Electronic Paper — Paper Route
Other devices are on the horizon and, depending on how the iLiad and the Sony Reader fare, will likely start hitting the market before long.
The U.K.’s Plastic Logic has announced a variety of e-paper developments over the past few years. The company is taking the lead in a developing—in the U.K., at least—thin, flexible, low-cost plastic electronics via pre-existing manufacturing (that is to say, printing) equipment. Plastic Logic also is developing flexible e-paper displays that could be used as labels or as RFID devices.
Plastic Logic says that it had created the world’s largest flexible active-matrix OLED display. The 10˝, 0.4-mm-thick display—also based on E Ink’s technology—has a resolution of 100 ppi and four levels of grayscale. In October 2006, at Frankfurt’s Plastic Electronic 2006 show, Plastic Logic demonstrated a 150-ppi SVGA display.
According to the company, Plastic Logic is developing relationships and partnerships to work the displays into actual products.

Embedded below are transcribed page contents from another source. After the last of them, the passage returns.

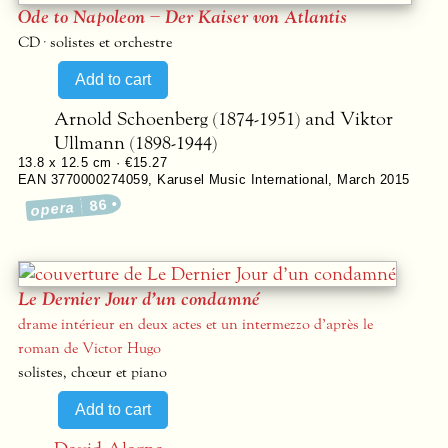
Ode to Napoleon – Der Kaiser von Atlantis
CD · solistes et orchestre
Arnold Schoenberg (1874-1951) and Viktor
Ullmann (1898-1944)
13.8 x 12.5 cm ·
€15.27
EAN 3770000274059
,
Karusel Music International
,
March 2015
86
opera
Le Dernier Jour d’un condamné
drame intérieur en deux actes et un intermezzo d’après le
roman de Victor Hugo
solistes, chœur et piano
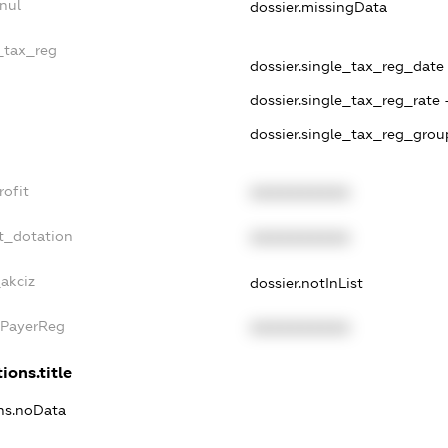
nul
dossier.missingData
e_tax_reg
dossier.single_tax_reg_date 
dossier.single_tax_reg_rate 
dossier.single_tax_reg_grou
rofit
XXXXXXXXXX
t_dotation
XXXXXXXXXX
_akciz
dossier.notInList
xPayerReg
XXXXXXXXXX
ions.title
ons.noData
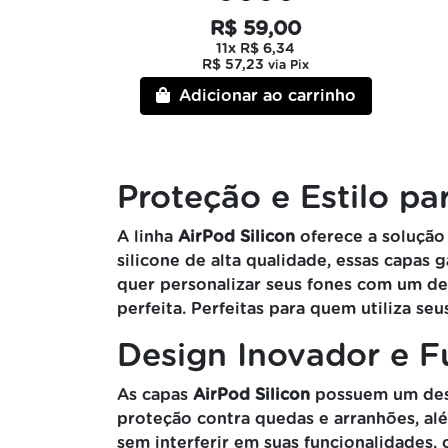
R$ 59,00
11x
R$ 6,34
R$ 57,23
via Pix
Adicionar ao carrinho
Proteção e Estilo p
A linha
AirPod Silicon
oferece a solução
silicone de alta qualidade, essas capas
quer personalizar seus fones com um de
perfeita. Perfeitas para quem utiliza se
Design Inovador e F
As capas
AirPod Silicon
possuem um desig
proteção contra quedas e arranhões, alé
sem interferir em suas funcionalidades,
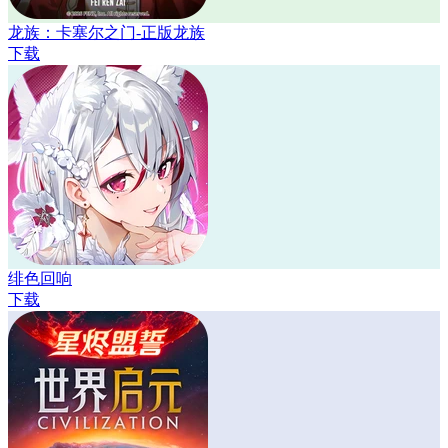
龙族：卡塞尔之门-正版龙族
下载
绯色回响
下载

In 2005’s original spate of proof of concept announcements, Polymer Vision, a spin-off of Philips Research, demonstrated prototypes of the Concept Readius roll-able display. The monochrome, 320x240-pixel, 5˝ Readius is the first prototype of a functional electronic document reader whose display can be unrolled to a size larger than the device itself. The Readius uses E Ink’s bi-stable electrophoretic display, and is based on Polymer Vision’s own rollable display design. The company is working on a 7˝ model, which it believes will be the optimal size for the mainstream market.
Polymer Vision admitted that it hadn’t intended to commercialize the Readius itself, but was instead eager to demonstrate the capabilities of its rollable display technology and then let others develop the next- generation mobile devices and other products that incorporate it. How-ever, 2005 was the last time we heard of the Readius or Polymer Vision.
Initially, Amazon.com’s failure to carry the Sony Reader was somewhat conspicuous...until we learned that they have their own e-book reader poised for release. The Amazon Kindle E-Book Reader weighs 10.5 ounces, has a 6˝, 800x600-pixel display, 256MB of RAM, a keyboard, scroll wheel, mini USB port, SD slot and a headphone jack.